Los niños se alejaron un poco más.
—O sea que has venido para provocar a mi hermano —dijo Mario.
—¡Claro que no! Bueno, un poco sí. ¿Y qué tiene tanta gracia?
—Nada. Sólo que creo que me gustará tenerte de cuñada.
—Cuña... —Paula lo miró sorprendida—. Te has vuelto loco. ¿Por qué dices eso?
—Por la actitud de mi hermano, por ejemplo.
—Sólo se muestra protector, porque...
—¿Porque trabajas para él y vives con él. ¡Ah, vamos! Él no advierte a otras mujeres en mi contra. Y tú vas lo provocas adrede. ¿Qué nos dice eso?
—¿Qué soy libre de ir adonde quiera?
—No. Que quieres darle celos.
—¡Eso es una locura!
Los ojos verdes de Mario brillaban como esmeraldas.
—Olvidas quién es el experto aquí. No hay ningún juego entre hombre y mujer que yo no haya jugado en algún momento —se inclinó hacia ella—. Conozco todos los movimientos y sé que mi hermano no ha mirado a una chica como a ti desde... —se detuvo.
—¿Susana?
—¿Lo sabes?
—Lo que me ha contado Ines. Tu hermano no habla de ella.
—No, claro —sacó una navaja para cortarle el rabo a la calabaza elegida por Noah—. Lo siento, pero ni él ni Hector llevan una vida normal. Y si tú puedes hacer que su corazón lata otra vez...
Cargó la calabaza en la carretilla con un gruñido.
—Olvidas algo importante —dijo ella.
Mario empujó la carretilla en dirección a los niños.
—¿Cuál?
—Que estás loco.
Mario se echó a reír. Paula lo siguió.
—Vale, puede que sea hora de que tu hermano salga de su caparazón, pero yo no soy mujer para él.
Mario cargó la segunda calabaza en la carretilla.
—¿Por qué dices eso?
—Soy mucho más joven. Él es médico y yo... yo sólo puedo oír cierta cantidad de música clásica antes de ponerme a gritar.
—Sí, ésa es una objeción —sonrió él.
Paula acercó el mantel a su pecho y frunció el ceño.

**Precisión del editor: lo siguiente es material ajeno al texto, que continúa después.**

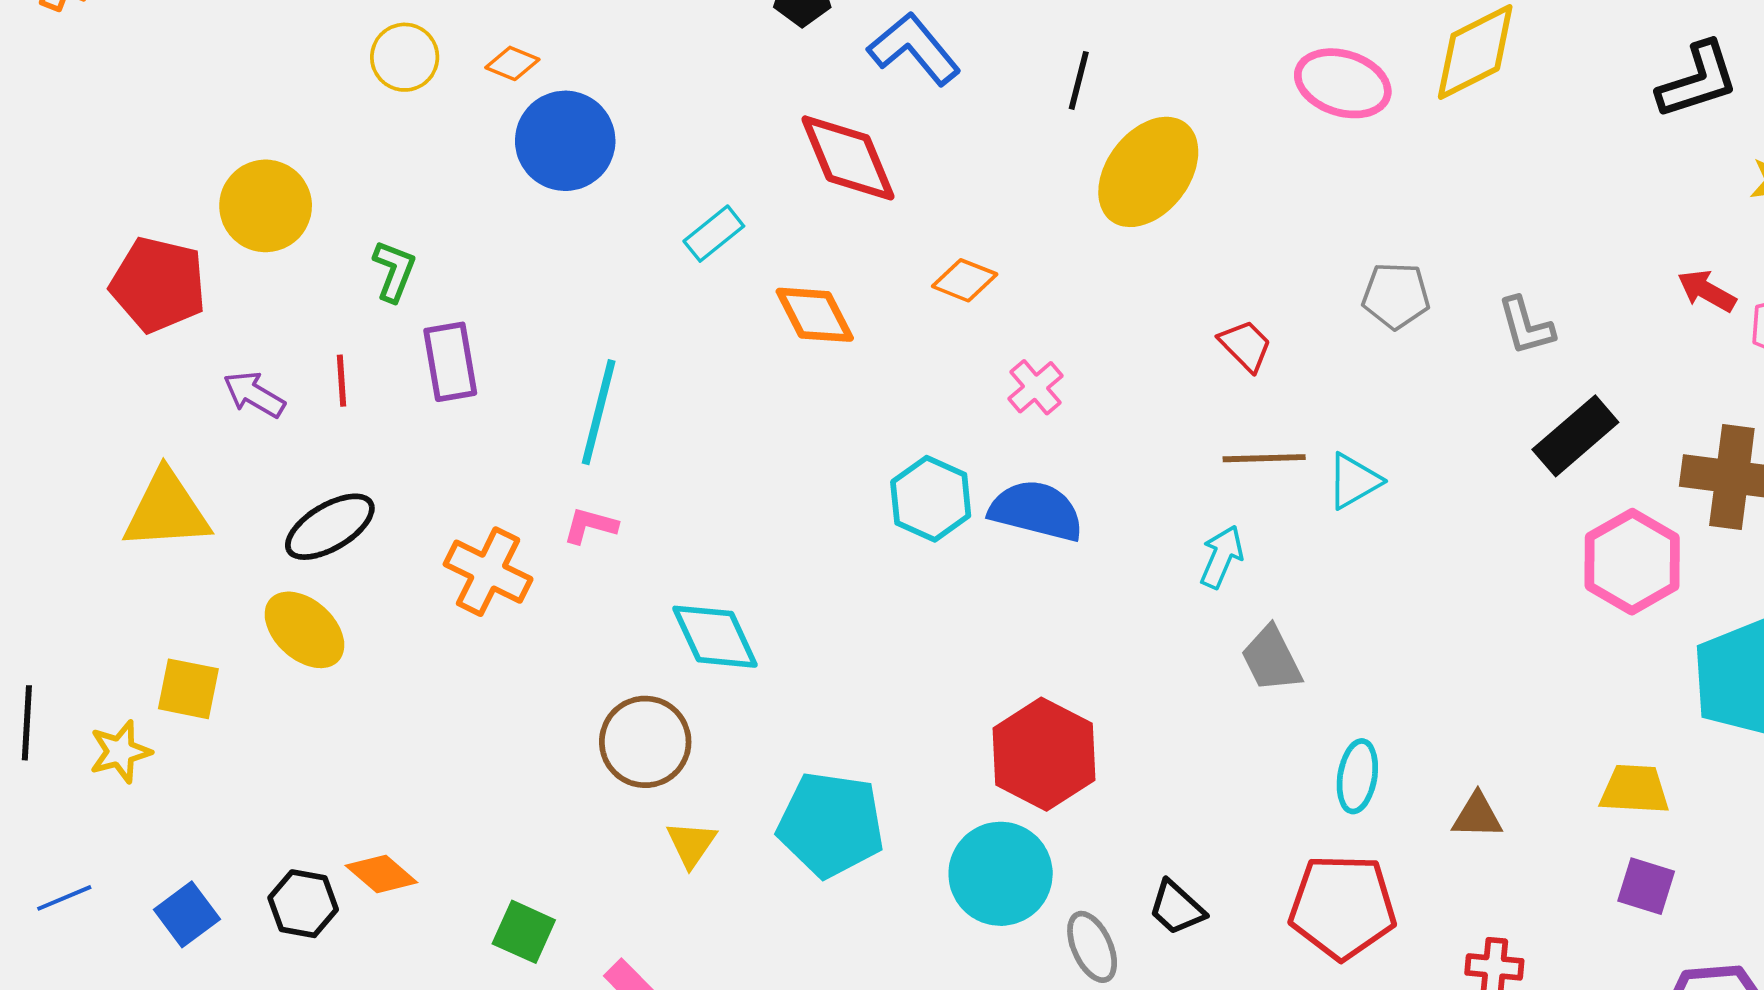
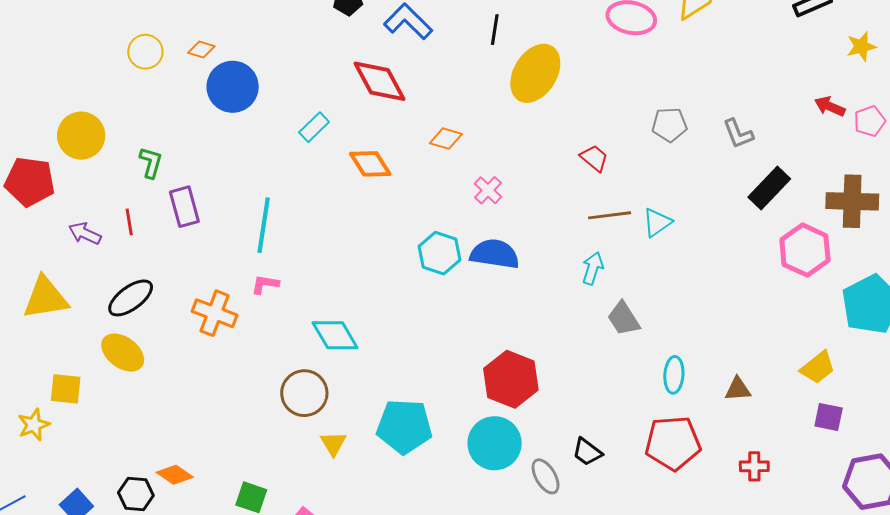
yellow trapezoid: (1635, 789) -> (818, 368), turned 144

—No negaré que me gusta —dijo—. Ha sido muy bueno con nosotros. Pero eso no cambia nada. En todo caso, tengo que irme de su casa antes de que...
—¿Antes de qué?
Ella movió la cabeza.
—En otro tiempo creía en los sueños, pero he aprendido que no tiene sentido desear que las cosas no ocurran. La gente no puede evitar ser como es y ningún sueño va a cambiar eso. No sé lo que pasó entre Susana y él, pero creo que sigue sufriendo por ella.

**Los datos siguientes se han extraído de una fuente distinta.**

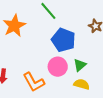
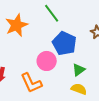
pink circle: (58, 67) -> (47, 61), moved

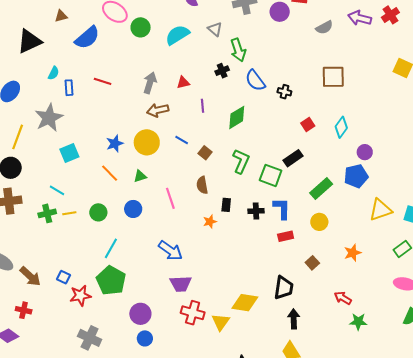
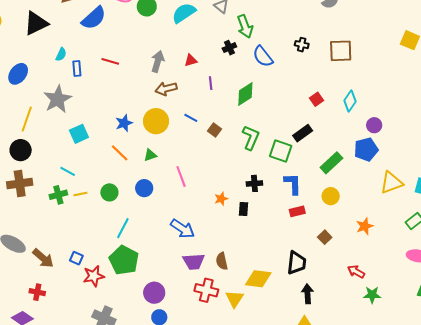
black cross: (284, 92) -> (302, 45), moved
brown semicircle: (202, 185) -> (222, 261), moved
black rectangle: (226, 205) -> (244, 209), moved
black cross: (256, 211) -> (254, 183), moved

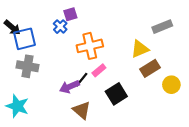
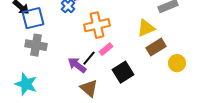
purple arrow: (69, 87) -> (77, 65), turned 60

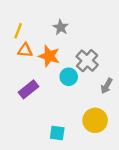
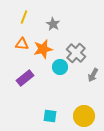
yellow line: (18, 31) -> (24, 17), moved
orange star: (49, 56) -> (43, 49), turned -30
yellow circle: (95, 120) -> (84, 116), moved

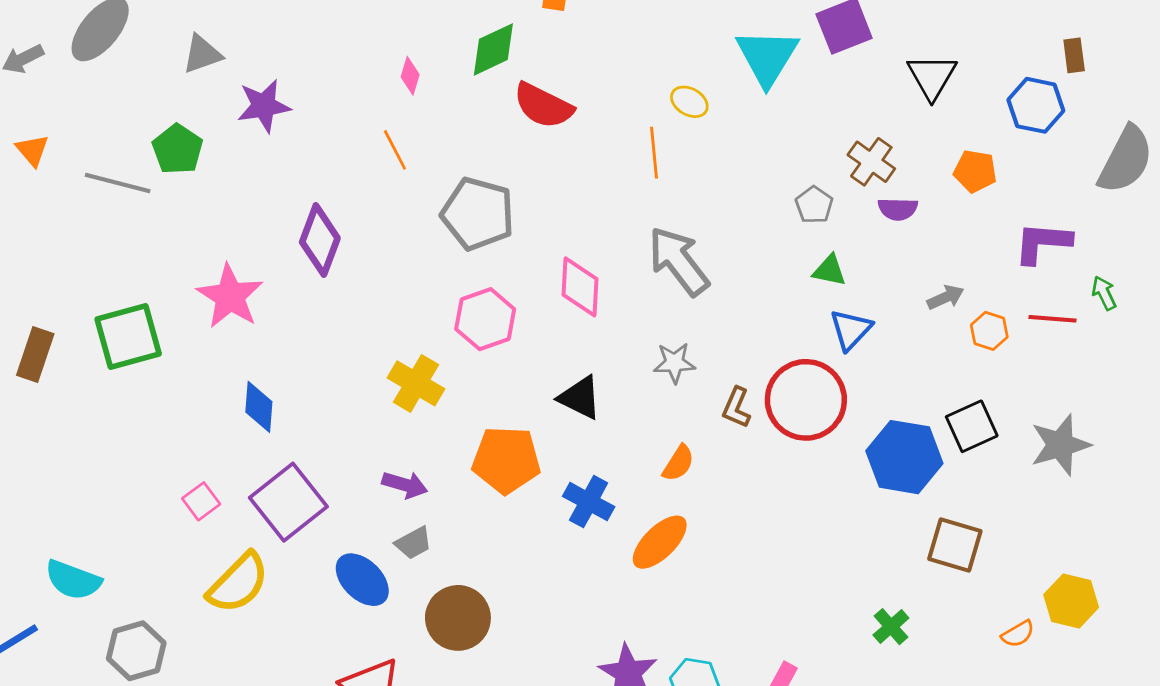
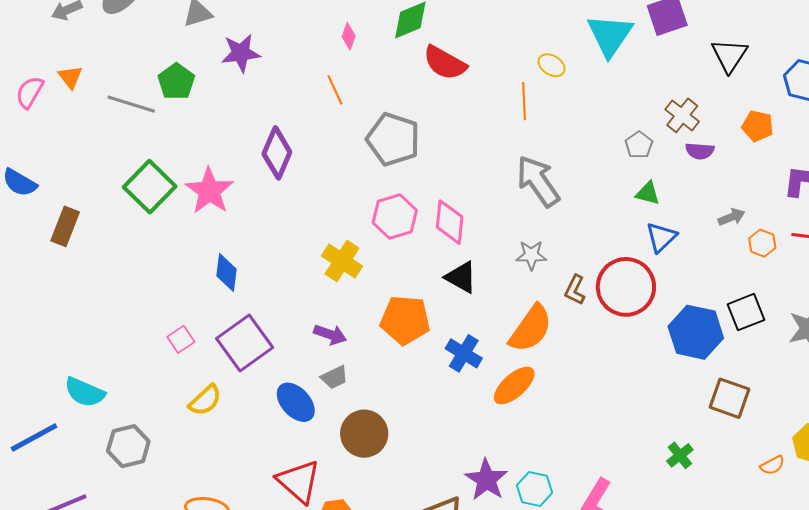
pink diamond: (580, 287) -> (450, 222), moved
green square: (128, 336) -> (150, 187), moved, turned -33
orange semicircle: (678, 463) -> (531, 329), size x1.8
yellow semicircle: (238, 583) -> (205, 400), size x0.7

Mario guardó silencio un momento.
—Yo tengo algo que decir sobre sueños — señaló la casa por encima del hombro—. Mi padre soñaba con comprar esta granja cuando aún no tenía ni dos chelines a su nombre. Yo soñé con convertirla en un rancho de caballos aunque nadie creía que lo conseguiría. No, los sueños no se hacen realidad por desearlos, pero pueden ser la chispa que haga que ocurran cosas. Aunque sólo tengan sentido para nosotros mismos, eso no les quita valor. Y sin ellos, es mejor morir.

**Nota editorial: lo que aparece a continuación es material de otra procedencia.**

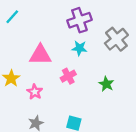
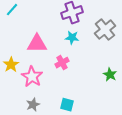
green star: (106, 84) -> (110, 75), moved
pink star: (35, 92) -> (32, 77), size x1.5

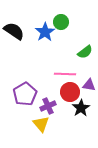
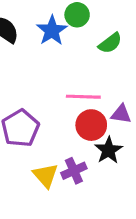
green semicircle: (85, 52) -> (110, 43), moved
purple cross: (48, 106) -> (74, 171), moved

Habían llegado al coche. Mario abrió el maletero para cargar las calabazas. La joven miró los pastos.
—Quieres a tus hermanos, ¿verdad?
—No me lo ponen muy fácil, pero sí. Eran mis ídolos de niño y me pone enfermo ver lo que ha sido de ellos en los últimos años. Me gustaría verlos felices.
Paula lo miró.
—¿Y cuáles son tus sueños ahora, Mario Alfonso?
El sonrió.
—Ah, mi mamá me dijo que a veces tienes que conservar tus sueños cerca de tu corazón, cuidarlos y saber que florecerán a su tiempo — le guiñó un ojo—. Siempre que no renuncies a ellos.